I have been chastised by my supervisor for citing proceedings before - a lot of people don't consider them peer reviewed and that makes a big difference.

I know people who got papers in Nature or Science during their PhD posts. In astrophysics, people regularly get four-five peer-reviwed papers over the course of a PhD because it's a publication-heavy area. A single Nature or Phys Rev citation is worth a lot more than five conferences you attended. I probably won't publish more than a couple of papers in my field, but I'm not expected to as some of it is commercially sensitive (though I may get a patent out of it instead - and more importantly, a job!).

At the end of the day, does it matter? Very few PhD students are genuinely top tier. Most of us are happy making a dent in our little niche and will probably get comfortable jobs afterwards. Unfortunately things inevitably become a slanging match :(


This is a big US/EU cultural difference in CS. In American CS, in many sub-areas, conferences are considered the top place to publish: CHI, SIGGRAPH, NIPS, etc. are basically the most prestigious place to publish, and are frequently cited. In some areas the journals are actually less prestigious: there is no HCI journal that matches ACM CHI's impact factor or name recognition. And many AI journals are considered worse then AAAI or IJCAI as publication venues (though JMLR and JAIR are well-respected journals).

But in Europe, it's more similar to the way it is in other fields in the US, such as physics: conferences are considered a fine place to present small bits of work, or work in progress, but not a proper archival publication for major results, which should go in journals. Journal articles get the main prestige and are what's expected on a CV, and citations to journals are strongly preferred over citations to proceedings.

This leads to an interesting situation where some prominent tenured professors in the U.S. would be weak candidates for European faculty positions, and vice versa.


Hence why I mentioned in my field, often the top publications are in ICCV/CPVR/SIGGRAPH and these are valued a lot more than many journals. As most of the work I review falls under computer science, I read a lot of highly cited conference papers. I'm also

I did get the impression that people tended to republish really 'big' results in places like IJCV or TPAMI. But, coming from a physics/UK background I guess I'm sufficiently biased towards journals!
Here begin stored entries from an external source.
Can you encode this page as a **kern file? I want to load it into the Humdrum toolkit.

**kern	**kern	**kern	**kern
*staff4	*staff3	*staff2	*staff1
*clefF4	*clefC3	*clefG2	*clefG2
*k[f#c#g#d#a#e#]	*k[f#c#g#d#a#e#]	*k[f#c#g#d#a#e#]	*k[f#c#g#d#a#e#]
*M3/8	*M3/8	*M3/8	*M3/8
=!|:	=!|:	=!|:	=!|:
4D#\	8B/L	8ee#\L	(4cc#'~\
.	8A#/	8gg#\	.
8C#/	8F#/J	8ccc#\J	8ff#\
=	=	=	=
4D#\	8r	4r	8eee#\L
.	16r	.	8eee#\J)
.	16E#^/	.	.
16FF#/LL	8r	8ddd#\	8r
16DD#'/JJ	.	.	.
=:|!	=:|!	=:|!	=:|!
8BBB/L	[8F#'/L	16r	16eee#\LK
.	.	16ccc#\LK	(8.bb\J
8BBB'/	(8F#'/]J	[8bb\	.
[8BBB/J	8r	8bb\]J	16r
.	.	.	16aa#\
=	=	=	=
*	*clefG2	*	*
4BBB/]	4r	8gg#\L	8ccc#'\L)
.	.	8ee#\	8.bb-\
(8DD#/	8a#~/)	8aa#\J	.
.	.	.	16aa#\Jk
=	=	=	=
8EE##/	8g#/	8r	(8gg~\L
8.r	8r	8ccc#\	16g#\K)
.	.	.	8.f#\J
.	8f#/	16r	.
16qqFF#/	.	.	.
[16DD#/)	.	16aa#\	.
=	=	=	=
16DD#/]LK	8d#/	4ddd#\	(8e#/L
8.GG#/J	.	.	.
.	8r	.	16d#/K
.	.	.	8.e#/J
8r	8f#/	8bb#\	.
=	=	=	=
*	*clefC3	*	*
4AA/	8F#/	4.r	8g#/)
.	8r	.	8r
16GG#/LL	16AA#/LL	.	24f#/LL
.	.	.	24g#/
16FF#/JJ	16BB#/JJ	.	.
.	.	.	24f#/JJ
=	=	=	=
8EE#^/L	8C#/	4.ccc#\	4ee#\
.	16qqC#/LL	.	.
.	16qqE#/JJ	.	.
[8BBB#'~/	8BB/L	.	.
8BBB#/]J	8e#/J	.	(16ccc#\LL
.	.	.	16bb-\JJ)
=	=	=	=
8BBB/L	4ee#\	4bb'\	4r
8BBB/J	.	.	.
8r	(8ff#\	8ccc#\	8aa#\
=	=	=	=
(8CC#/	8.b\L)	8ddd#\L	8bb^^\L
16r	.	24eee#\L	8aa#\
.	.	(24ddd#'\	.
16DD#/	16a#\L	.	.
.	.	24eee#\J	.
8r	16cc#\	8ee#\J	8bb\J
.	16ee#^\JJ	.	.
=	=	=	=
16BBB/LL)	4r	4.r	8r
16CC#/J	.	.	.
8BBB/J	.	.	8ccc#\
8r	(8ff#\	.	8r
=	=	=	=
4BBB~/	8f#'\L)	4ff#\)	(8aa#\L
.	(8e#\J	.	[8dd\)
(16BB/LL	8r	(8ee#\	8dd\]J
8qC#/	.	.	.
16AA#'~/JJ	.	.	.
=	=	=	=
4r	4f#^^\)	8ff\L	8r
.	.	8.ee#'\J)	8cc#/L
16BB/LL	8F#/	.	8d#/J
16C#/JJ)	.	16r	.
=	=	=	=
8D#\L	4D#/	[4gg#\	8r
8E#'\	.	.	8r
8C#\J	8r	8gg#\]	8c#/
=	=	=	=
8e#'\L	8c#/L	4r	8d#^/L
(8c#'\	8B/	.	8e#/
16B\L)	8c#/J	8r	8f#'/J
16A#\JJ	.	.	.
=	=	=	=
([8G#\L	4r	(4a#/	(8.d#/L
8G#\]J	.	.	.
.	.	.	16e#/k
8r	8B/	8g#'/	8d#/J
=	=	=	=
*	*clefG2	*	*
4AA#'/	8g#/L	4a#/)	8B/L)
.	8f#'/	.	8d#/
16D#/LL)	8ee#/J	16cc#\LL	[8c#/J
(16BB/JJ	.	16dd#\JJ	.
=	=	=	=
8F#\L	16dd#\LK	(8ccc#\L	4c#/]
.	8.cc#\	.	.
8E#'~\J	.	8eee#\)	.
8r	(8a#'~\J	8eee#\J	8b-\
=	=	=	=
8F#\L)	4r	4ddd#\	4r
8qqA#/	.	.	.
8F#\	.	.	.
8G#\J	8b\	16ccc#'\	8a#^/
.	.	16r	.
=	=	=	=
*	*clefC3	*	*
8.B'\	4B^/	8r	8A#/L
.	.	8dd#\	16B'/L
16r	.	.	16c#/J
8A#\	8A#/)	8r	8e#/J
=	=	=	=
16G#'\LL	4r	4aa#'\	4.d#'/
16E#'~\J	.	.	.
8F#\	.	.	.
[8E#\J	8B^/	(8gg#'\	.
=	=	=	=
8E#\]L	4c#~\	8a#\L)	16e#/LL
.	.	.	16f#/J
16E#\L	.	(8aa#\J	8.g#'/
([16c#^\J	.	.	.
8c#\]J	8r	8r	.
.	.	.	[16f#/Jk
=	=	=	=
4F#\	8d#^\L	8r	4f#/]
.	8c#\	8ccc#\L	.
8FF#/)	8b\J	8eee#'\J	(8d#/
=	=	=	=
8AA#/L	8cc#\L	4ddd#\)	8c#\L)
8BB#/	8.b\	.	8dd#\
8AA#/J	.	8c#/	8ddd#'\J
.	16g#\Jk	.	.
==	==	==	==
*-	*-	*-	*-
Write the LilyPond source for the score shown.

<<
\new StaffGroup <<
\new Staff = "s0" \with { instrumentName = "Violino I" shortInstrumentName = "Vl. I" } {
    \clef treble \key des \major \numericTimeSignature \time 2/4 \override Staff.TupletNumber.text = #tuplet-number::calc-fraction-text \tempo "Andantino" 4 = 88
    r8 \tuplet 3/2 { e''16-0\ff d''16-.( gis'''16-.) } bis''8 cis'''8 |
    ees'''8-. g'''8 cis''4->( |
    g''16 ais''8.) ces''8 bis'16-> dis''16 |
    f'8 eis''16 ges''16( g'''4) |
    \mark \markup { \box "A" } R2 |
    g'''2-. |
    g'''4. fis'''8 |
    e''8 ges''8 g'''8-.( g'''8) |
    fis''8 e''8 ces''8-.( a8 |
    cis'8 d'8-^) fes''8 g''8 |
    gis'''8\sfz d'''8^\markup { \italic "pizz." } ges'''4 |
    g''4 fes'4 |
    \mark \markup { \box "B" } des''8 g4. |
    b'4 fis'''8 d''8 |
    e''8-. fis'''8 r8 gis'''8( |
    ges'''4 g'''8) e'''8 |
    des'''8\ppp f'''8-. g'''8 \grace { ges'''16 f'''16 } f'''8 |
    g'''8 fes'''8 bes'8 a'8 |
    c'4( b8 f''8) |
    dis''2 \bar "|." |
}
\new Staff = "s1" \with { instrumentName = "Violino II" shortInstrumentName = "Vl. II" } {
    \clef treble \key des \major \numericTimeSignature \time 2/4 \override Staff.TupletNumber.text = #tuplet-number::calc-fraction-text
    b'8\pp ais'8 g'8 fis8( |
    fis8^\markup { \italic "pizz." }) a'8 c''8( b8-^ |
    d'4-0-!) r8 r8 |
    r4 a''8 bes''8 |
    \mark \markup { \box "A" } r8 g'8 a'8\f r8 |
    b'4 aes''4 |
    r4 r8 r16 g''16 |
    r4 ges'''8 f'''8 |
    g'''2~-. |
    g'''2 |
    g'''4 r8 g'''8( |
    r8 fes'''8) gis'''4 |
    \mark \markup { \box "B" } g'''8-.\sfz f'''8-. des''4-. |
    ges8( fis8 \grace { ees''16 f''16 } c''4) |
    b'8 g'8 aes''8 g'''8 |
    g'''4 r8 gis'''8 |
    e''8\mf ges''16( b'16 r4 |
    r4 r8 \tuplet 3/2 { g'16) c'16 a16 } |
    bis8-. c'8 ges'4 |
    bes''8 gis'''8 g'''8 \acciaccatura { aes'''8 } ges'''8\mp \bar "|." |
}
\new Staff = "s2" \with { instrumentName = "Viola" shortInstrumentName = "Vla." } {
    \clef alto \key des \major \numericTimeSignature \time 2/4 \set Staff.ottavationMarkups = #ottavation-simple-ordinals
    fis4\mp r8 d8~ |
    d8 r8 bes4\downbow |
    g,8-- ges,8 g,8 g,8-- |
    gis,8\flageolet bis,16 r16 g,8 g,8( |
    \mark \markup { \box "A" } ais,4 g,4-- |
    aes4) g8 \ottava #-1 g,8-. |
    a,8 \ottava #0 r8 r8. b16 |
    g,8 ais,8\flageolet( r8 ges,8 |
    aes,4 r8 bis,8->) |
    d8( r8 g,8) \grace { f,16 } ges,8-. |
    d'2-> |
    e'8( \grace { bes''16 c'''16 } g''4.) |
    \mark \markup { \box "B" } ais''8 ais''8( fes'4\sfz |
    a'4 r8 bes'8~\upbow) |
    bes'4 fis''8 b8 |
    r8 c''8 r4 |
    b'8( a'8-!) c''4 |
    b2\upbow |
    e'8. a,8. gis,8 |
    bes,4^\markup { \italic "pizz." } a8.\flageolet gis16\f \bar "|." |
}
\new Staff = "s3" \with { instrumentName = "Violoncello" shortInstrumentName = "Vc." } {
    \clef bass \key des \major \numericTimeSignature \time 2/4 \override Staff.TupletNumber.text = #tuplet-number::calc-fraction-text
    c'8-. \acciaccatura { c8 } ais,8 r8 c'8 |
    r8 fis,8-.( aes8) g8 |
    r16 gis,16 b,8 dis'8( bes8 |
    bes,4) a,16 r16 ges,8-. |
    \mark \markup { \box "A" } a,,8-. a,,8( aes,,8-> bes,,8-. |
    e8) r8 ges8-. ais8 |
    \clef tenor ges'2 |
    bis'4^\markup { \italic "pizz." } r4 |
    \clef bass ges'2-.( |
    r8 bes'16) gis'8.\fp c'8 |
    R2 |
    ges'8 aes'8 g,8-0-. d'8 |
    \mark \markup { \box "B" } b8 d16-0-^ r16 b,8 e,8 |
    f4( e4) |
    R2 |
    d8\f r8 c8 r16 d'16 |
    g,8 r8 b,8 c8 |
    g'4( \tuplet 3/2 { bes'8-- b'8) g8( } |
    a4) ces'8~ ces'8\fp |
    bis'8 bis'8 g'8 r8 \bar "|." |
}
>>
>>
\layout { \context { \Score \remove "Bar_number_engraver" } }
Stuff like this is why people hate academia. Its research, its not a pissing contest. What are you trying to accomplish here?


Well. The original question author did ask for "proof" that people get more stuff done during a US phd vs a UK one.


In Europe you typically need a masters degree before you start a PhD program. In the US you don't - you can think of it as a 2+3 type program where you spend the first couple of years taking classes (and getting your masters) and the next three doing your thesis.


I always thought part of the reason was that students in the US basically spend 2 years in their undergraduate degree taking general courses. So US graduate students spend the first few years taking graduate courses rather jumping straight into research. There's lag. That's just my own speculation though.